Anti-hunger groups say the pandemic has exacerbated food insecurity in Minnesota. They want state lawmakers to adopt short-term and long-term changes as they respond to greater demands for food donations. (Adobe Stock)
January 6, 2021
ST. PAUL, Minn. — Minnesota lawmakers have kicked off the 2021 session, with pandemic-related issues commanding most of the attention. Advocates of specific proposals, some directly connected to the crisis, hope to see some movement.
The pandemic has shed new light on hunger in Minnesota and across the country. Hunger Solutions Minnesota estimates local food shelves saw 3.75 million visitors last year, the highest ever. Leah Gardner, the group’s policy director, said there’s also strong demand for the federal Supplemental Nutrition Assistance Program (SNAP), and they’d like the state to adjust eligibility requirements.

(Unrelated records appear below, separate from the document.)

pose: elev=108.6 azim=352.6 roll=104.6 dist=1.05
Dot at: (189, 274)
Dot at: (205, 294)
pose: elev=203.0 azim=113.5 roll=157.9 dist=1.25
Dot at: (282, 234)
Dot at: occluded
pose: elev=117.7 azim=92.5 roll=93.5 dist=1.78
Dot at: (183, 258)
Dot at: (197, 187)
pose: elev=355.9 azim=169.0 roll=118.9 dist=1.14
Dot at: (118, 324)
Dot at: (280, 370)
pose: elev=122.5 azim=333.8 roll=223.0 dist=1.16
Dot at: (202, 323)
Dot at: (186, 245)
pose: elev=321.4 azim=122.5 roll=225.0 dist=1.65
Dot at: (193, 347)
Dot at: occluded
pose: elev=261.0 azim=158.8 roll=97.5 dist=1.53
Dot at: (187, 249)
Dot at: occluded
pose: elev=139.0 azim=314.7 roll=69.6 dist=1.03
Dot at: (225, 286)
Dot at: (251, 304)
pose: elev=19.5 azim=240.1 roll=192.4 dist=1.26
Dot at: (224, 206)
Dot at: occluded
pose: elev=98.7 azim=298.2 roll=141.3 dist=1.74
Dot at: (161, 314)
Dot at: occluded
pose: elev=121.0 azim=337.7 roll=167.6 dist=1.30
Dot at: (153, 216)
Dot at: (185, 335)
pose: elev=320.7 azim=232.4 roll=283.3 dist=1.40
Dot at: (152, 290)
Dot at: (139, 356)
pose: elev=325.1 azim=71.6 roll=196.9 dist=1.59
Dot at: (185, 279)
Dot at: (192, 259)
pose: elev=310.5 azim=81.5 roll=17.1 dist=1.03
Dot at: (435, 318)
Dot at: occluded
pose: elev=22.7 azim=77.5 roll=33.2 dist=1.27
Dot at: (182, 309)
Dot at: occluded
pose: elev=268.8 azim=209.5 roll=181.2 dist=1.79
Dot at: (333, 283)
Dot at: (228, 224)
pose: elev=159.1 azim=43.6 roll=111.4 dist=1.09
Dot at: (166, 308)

“We want to increase the income threshold, which I think is a perfect thing for us to do at the state level,” she said, “because we can get more families eligible by making a state-level change.”
Because it’s federally funded, Gardner said, it wouldn’t add costs for Minnesota. For the long term, Hunger Solutions wants all students to have access to free school meals, not just those who qualify. She said that could keep families from struggling with lunch debt if they suddenly fall into poverty. However, legislative leaders have questioned whether that can be addressed amid other budget demands.
Supporters of an Equal Rights Amendment say they’re pushing again for adoption of a state bill. The federal amendment, which prohibits discrimination based on sex, reached a milestone in 2019 when Virginia became the last state needed to ratify the proposal. Minnesota joined the federal movement early on, but it’s been a struggle to get a state change approved.
Heather Allison, president of ERA Minnesota, said they’re not giving up.
“We are back to square one,” she said. “We have to get new bill numbers, new bill authors.”
Most opposition has been in the Senate, where some Republicans have questioned past bills including the word “gender,” saying it could open the door to debates about transgender individuals using facilities designated for the opposite sex. Allison said they’ve worked with lawmakers on the language. She also noted that some newly elected Senate Republicans have signaled their support.